● The task: Copy out every one of the records below, word for word.

Stored data:
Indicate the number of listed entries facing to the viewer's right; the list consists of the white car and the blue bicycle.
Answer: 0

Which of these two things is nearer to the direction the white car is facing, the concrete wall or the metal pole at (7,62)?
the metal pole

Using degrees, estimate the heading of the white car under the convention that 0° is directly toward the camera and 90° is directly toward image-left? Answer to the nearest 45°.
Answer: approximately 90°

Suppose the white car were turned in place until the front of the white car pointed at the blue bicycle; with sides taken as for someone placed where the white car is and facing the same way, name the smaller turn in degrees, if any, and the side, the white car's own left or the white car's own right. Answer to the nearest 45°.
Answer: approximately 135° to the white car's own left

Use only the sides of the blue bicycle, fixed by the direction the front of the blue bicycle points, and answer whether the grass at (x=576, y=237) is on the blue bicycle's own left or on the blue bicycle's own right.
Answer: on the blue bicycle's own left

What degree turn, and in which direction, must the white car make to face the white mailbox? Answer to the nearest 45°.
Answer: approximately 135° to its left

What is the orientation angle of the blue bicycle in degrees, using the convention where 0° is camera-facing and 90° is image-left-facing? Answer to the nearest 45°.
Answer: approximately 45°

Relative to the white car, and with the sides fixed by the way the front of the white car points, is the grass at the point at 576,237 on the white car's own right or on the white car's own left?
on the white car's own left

● Result below:
Indicate the number of listed entries facing to the viewer's right; the list consists of the white car and the blue bicycle.
Answer: 0

Which of these two things is nearer to the direction the white car is facing, the concrete wall or the metal pole at (7,62)?
the metal pole

Using degrees, estimate the heading of the white car under the convention that 0° is directly toward the camera and 90° is directly toward image-left? Answer to the nearest 45°.
Answer: approximately 90°

Suppose the white car were turned in place until the front of the white car pointed at the blue bicycle; with sides taken as for someone placed where the white car is and facing the same way, name the smaller turn in degrees, if any, and the side, the white car's own left or the white car's own right. Answer to the nearest 45°.
Answer: approximately 135° to the white car's own left

Use only the sides of the blue bicycle, fixed by the direction the front of the blue bicycle points, and answer whether the grass at (x=576, y=237) is on the blue bicycle's own left or on the blue bicycle's own right.
Answer: on the blue bicycle's own left

What degree turn, and in which direction, must the white car make to face the white mailbox? Answer to the nearest 45°.
Answer: approximately 135° to its left

What is the orientation angle of the blue bicycle in degrees, using the convention where 0° is camera-facing and 90° is image-left-facing? Answer to the nearest 45°.
Answer: approximately 45°

Relative to the white car, and with the sides fixed by the way the front of the white car points, is the grass at the point at 576,237 on the white car's own right or on the white car's own left?
on the white car's own left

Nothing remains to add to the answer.